About this task:
Rewrite the health literacy text from "Health literacy is one" up to and including "to medical therapies.", replacing "chronic illness" with "long-term illness".

Selected text:
──────────

The type, structure, and length of information can influence how much of the information a patient can retain.5 The more recommendations a patient is given, the higher the likelihood they will be forgotten. A 2011 study conducted at a family practice in Slovenia found that there is a higher likelihood that recommendations will be forgotten when patients are given 3 or 4 at one time, compared with just 1 or 2 recommendations. The study authors recommend that if more than 1 or 2 recommendations are needed, a follow-up appointment should be scheduled.4 

Effective Communication

Effective communication can improve patient satisfaction and recall, ultimately improving patient outcomes.6 

A component of optimal health care delivery is ensuring that health information as communicated by clinicians is understood by their patients. The most effective type of communication will differ among patients. Health care providers have the responsibility of providing patients the information they need to achieve health and wellness, and patients have the responsibility of acting on the information.7 

Health Literacy

Improving patient care and communication should focus on improving patient health literacy. Health literacy refers to an individual’s ability to find, understand, and use health-related information to make decisions and take action. According to the Agency for Healthcare Research and Quality (AHRQ), health literacy in the United States is low, with only 12% of Americans demonstrating health literacy skills adequate to navigate the complex health care system.8

Health literacy is one of the best predictors of a patient’s health. Low health literacy is linked to9:

  • Poor management of chronic illness;
  • Decreased ability to participate in shared decision-making with health care providers; and
  • Lower levels of adherence to medical therapies.

──────────

Given records:
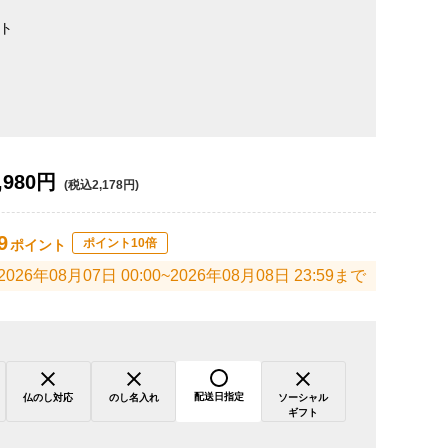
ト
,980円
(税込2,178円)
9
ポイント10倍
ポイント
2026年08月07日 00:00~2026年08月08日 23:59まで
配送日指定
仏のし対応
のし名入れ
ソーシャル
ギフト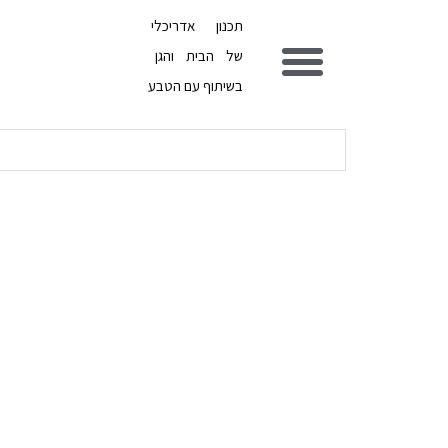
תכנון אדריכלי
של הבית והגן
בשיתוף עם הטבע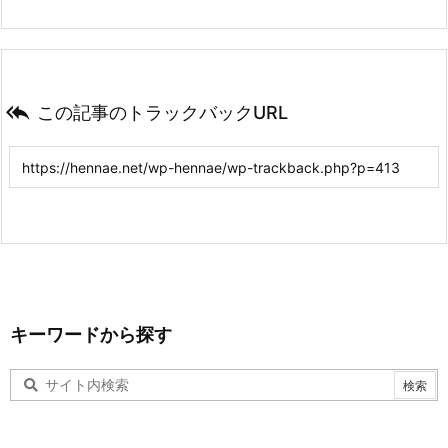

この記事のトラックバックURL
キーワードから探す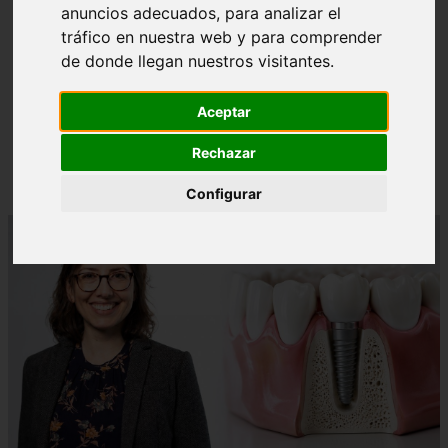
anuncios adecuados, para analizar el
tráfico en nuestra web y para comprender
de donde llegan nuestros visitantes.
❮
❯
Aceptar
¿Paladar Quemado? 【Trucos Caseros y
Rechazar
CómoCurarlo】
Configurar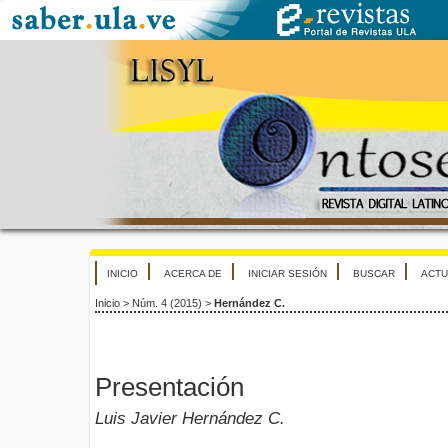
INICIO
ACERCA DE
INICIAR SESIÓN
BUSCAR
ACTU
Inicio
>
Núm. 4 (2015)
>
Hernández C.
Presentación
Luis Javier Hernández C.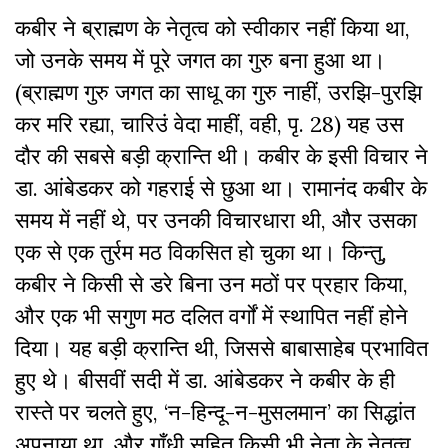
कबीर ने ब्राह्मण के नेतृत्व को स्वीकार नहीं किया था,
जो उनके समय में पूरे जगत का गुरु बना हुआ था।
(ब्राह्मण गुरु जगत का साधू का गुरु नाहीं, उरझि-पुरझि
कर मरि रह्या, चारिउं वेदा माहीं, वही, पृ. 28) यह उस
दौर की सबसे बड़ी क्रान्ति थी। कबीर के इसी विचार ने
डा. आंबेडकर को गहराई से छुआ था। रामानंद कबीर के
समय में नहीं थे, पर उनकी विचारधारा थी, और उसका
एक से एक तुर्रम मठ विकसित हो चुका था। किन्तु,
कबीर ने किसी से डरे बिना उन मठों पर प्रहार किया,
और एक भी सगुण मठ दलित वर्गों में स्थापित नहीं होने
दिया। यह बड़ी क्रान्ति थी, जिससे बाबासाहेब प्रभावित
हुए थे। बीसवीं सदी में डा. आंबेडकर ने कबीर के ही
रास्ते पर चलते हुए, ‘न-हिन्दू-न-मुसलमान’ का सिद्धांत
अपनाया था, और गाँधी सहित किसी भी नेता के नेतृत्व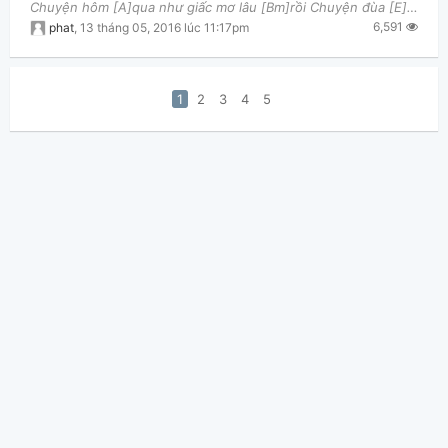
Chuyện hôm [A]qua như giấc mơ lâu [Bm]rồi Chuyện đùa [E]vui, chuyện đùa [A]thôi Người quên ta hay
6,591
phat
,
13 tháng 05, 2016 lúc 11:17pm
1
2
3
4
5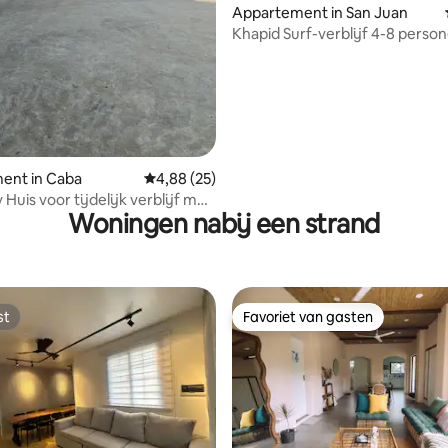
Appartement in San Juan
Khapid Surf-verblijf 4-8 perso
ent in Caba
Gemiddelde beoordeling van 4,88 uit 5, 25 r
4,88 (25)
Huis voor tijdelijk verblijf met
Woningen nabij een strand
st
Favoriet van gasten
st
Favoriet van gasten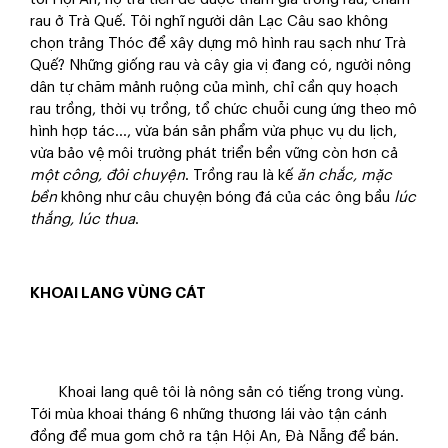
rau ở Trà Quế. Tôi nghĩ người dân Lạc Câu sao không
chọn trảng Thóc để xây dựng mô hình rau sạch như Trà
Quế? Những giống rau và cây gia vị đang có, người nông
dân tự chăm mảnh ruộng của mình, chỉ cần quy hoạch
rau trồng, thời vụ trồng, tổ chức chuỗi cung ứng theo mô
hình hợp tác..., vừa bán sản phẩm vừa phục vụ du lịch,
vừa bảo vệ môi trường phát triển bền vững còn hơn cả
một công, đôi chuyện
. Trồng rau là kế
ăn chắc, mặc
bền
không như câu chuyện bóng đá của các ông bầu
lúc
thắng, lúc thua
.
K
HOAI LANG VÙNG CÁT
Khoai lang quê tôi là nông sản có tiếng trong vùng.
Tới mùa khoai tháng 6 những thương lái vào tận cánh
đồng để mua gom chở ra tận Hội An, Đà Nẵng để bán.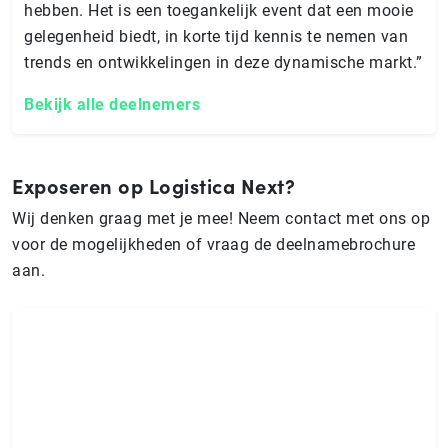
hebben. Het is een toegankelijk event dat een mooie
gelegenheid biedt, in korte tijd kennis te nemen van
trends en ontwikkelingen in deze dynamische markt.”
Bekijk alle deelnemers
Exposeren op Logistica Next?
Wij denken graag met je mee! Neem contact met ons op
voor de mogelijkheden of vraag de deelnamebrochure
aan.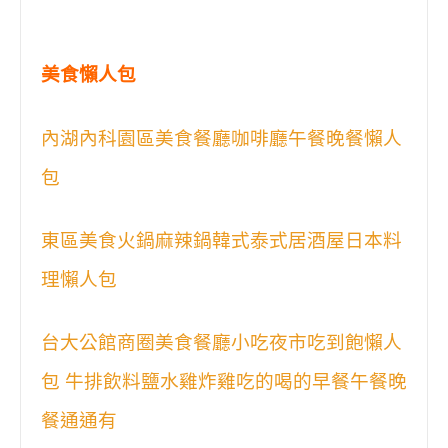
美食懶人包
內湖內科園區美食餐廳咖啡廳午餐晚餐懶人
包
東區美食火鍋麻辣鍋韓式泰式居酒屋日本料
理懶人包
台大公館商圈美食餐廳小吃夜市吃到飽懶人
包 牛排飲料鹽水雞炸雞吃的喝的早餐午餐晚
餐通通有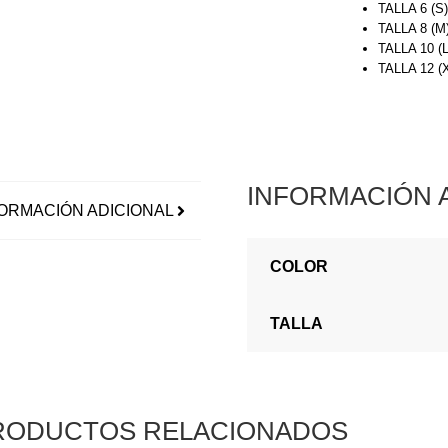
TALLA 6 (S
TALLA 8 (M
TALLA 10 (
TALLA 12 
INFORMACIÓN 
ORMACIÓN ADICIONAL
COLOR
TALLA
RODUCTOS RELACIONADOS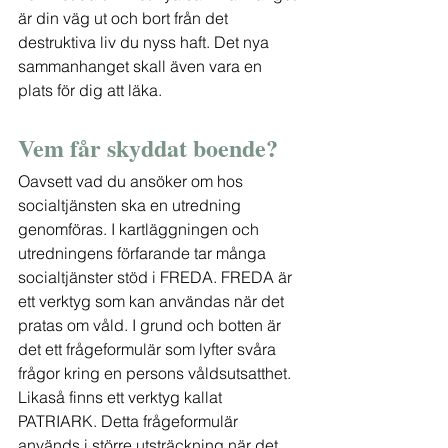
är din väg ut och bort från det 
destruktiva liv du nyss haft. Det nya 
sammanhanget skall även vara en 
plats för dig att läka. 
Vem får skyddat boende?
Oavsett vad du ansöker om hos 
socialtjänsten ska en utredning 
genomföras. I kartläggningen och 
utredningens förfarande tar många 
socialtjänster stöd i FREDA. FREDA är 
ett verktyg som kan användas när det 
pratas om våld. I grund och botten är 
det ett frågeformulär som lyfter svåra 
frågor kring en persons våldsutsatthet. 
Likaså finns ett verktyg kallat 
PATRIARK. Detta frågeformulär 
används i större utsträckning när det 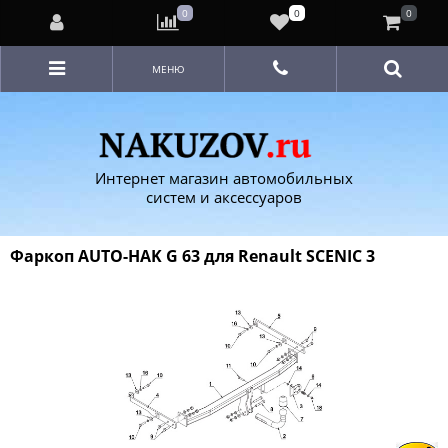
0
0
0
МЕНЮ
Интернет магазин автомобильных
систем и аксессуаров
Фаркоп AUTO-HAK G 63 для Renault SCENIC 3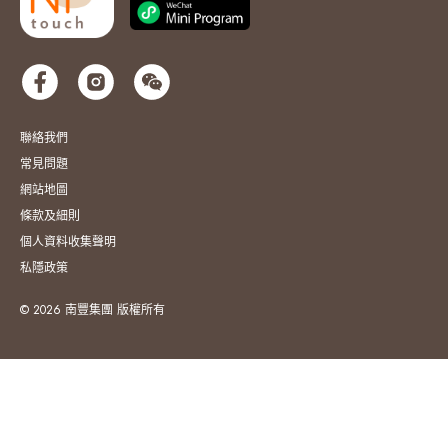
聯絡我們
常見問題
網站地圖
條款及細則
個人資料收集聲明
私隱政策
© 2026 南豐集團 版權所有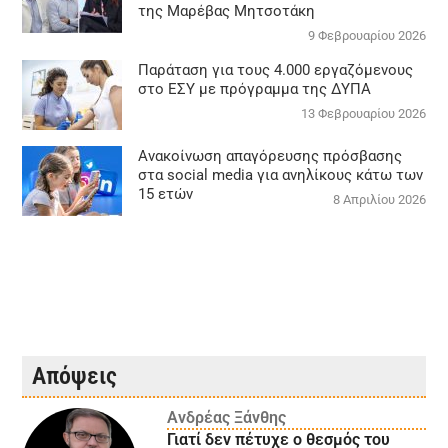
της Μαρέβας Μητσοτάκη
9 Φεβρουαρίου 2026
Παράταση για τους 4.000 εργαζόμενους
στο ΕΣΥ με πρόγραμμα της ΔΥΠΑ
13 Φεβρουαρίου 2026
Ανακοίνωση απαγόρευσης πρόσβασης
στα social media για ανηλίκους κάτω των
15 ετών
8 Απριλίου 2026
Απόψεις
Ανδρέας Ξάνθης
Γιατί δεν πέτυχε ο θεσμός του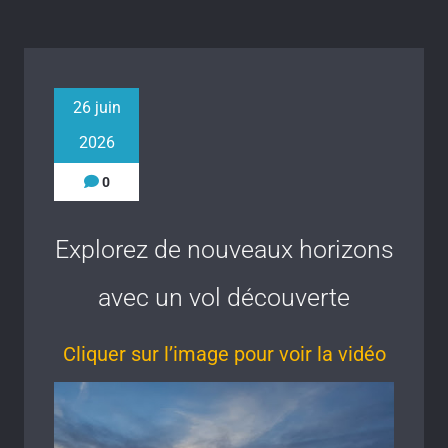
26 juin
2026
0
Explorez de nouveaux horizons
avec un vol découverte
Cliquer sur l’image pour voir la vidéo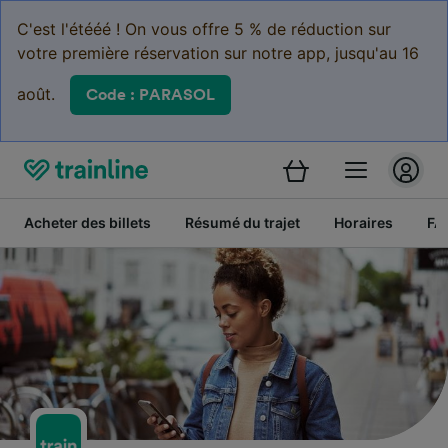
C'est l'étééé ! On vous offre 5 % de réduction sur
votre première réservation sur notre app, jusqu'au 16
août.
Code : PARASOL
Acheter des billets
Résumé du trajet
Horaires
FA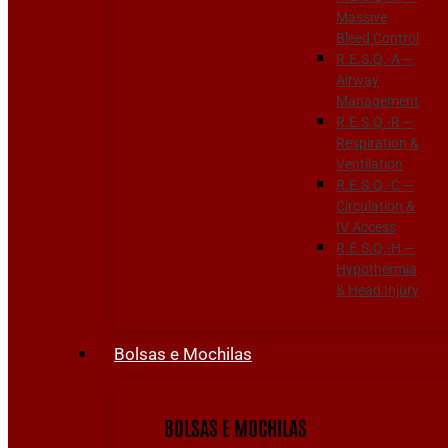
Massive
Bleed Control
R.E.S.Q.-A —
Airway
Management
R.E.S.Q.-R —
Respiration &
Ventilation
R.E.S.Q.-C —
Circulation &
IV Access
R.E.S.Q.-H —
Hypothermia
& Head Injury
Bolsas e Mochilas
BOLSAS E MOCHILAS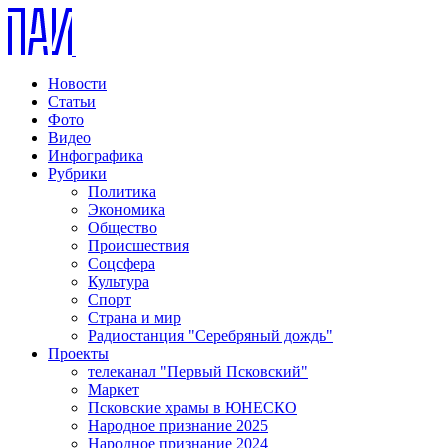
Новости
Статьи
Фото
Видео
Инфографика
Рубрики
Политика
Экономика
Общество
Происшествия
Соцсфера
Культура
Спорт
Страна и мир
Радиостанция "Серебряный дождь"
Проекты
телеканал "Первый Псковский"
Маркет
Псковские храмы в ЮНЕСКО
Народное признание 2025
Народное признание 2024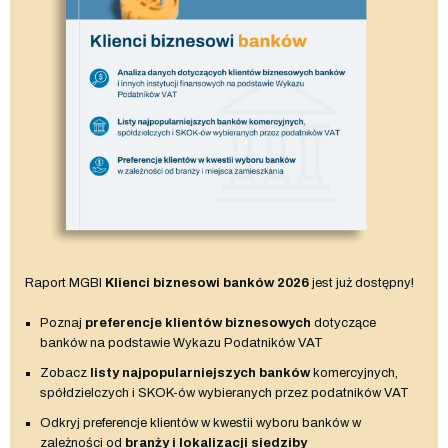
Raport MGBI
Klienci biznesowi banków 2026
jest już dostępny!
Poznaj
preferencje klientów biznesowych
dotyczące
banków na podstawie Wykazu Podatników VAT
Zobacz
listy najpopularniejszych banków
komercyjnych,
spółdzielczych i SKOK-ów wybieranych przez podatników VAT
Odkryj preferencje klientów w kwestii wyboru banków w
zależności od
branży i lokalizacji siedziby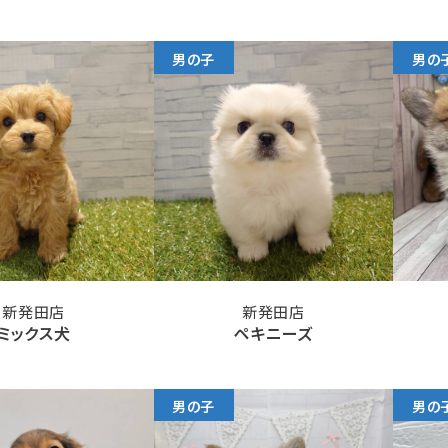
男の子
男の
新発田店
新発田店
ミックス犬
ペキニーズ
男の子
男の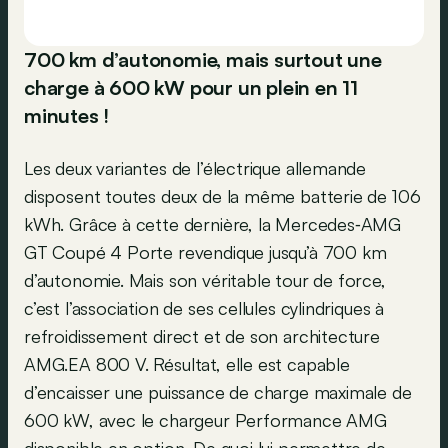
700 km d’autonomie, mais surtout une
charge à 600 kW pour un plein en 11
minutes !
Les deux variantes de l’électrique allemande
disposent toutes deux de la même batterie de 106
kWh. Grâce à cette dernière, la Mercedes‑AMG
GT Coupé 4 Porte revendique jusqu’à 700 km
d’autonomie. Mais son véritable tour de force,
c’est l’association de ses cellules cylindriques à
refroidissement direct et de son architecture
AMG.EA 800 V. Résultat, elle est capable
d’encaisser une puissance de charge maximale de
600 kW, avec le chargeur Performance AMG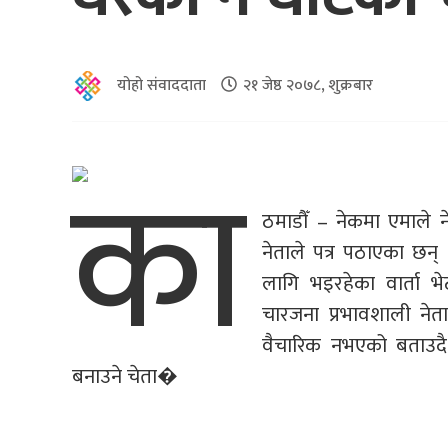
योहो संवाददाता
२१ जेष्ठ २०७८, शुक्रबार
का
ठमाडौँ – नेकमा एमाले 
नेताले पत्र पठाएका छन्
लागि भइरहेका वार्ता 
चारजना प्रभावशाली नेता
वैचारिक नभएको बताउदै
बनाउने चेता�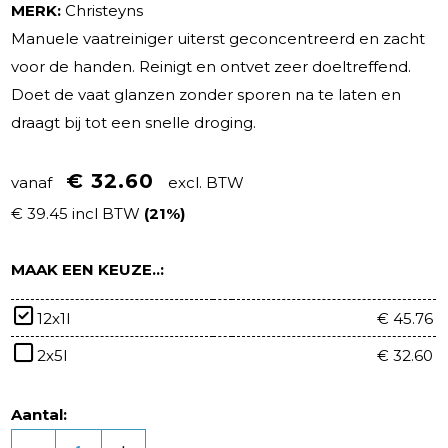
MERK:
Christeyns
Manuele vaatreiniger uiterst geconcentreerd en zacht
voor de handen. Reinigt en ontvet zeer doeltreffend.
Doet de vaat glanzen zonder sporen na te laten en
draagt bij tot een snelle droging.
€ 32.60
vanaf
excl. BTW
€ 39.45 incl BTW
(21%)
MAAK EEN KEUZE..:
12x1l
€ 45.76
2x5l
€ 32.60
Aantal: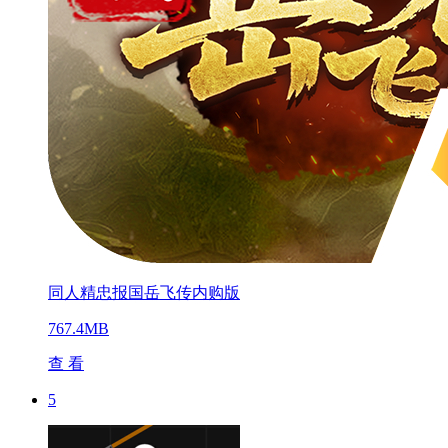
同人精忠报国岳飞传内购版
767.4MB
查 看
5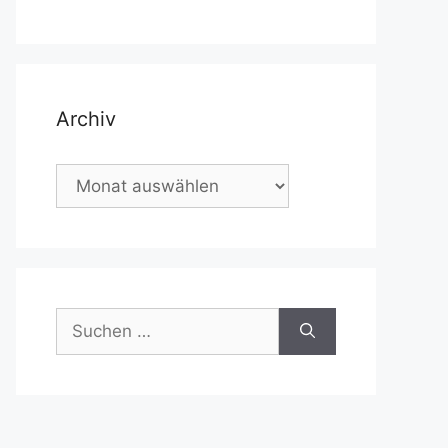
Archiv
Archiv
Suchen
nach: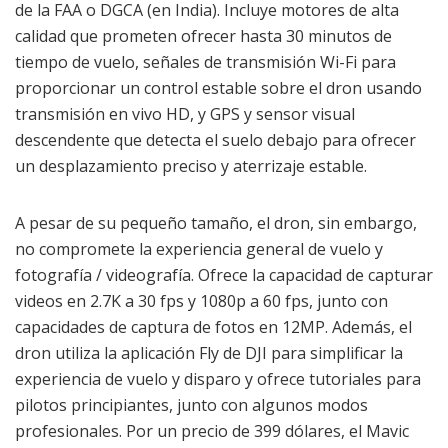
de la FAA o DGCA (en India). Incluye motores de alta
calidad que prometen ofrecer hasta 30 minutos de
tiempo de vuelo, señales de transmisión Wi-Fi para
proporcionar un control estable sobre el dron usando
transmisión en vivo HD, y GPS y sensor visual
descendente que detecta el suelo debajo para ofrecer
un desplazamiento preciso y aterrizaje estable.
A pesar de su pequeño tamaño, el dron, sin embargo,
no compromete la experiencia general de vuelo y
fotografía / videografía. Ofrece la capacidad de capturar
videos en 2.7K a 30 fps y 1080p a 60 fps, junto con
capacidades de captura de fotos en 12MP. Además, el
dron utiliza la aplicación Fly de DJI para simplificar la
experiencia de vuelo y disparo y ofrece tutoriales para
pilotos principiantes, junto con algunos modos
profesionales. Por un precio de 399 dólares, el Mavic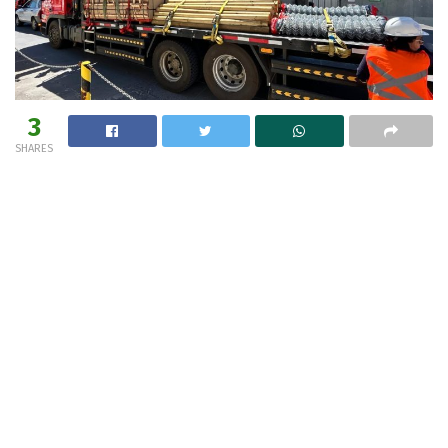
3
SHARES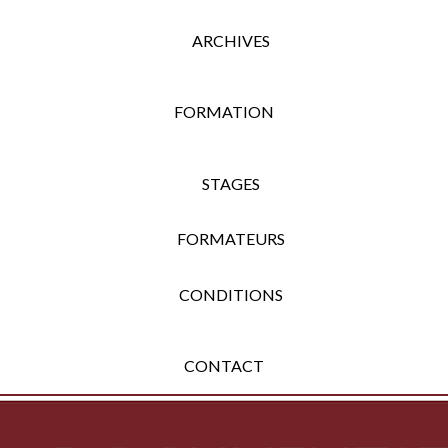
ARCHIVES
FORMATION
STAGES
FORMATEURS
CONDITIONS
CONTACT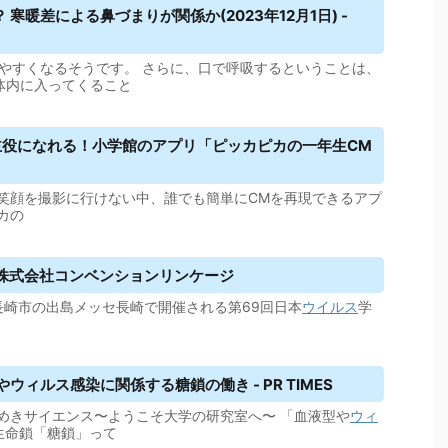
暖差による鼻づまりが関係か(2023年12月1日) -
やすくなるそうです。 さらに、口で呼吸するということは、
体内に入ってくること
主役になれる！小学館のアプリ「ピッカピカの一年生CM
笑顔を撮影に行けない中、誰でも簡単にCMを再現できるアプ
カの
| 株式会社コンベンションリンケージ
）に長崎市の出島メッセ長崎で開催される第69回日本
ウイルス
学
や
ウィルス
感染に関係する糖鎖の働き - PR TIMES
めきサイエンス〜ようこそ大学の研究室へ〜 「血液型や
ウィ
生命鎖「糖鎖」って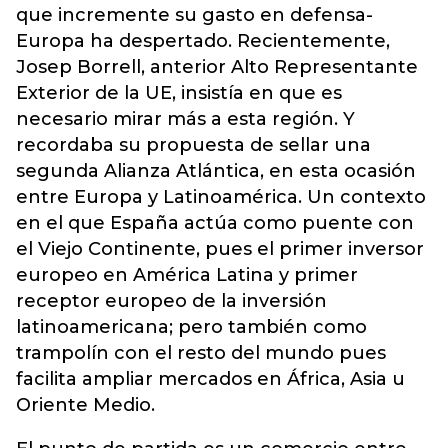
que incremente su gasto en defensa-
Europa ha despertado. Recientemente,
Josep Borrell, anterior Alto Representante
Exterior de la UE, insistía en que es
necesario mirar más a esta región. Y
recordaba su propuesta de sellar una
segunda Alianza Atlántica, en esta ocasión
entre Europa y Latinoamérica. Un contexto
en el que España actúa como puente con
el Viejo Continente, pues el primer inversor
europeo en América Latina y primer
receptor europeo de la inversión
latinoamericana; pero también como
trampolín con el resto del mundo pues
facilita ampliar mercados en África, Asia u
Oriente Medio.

──────────

The completed task:
Health literacy is one of the best predictors of a patient’s health. Low health literacy is linked to9:

  • Poor management of long-term illness;
  • Decreased ability to participate in shared decision-making with health care providers; and
  • Lower levels of adherence to medical therapies.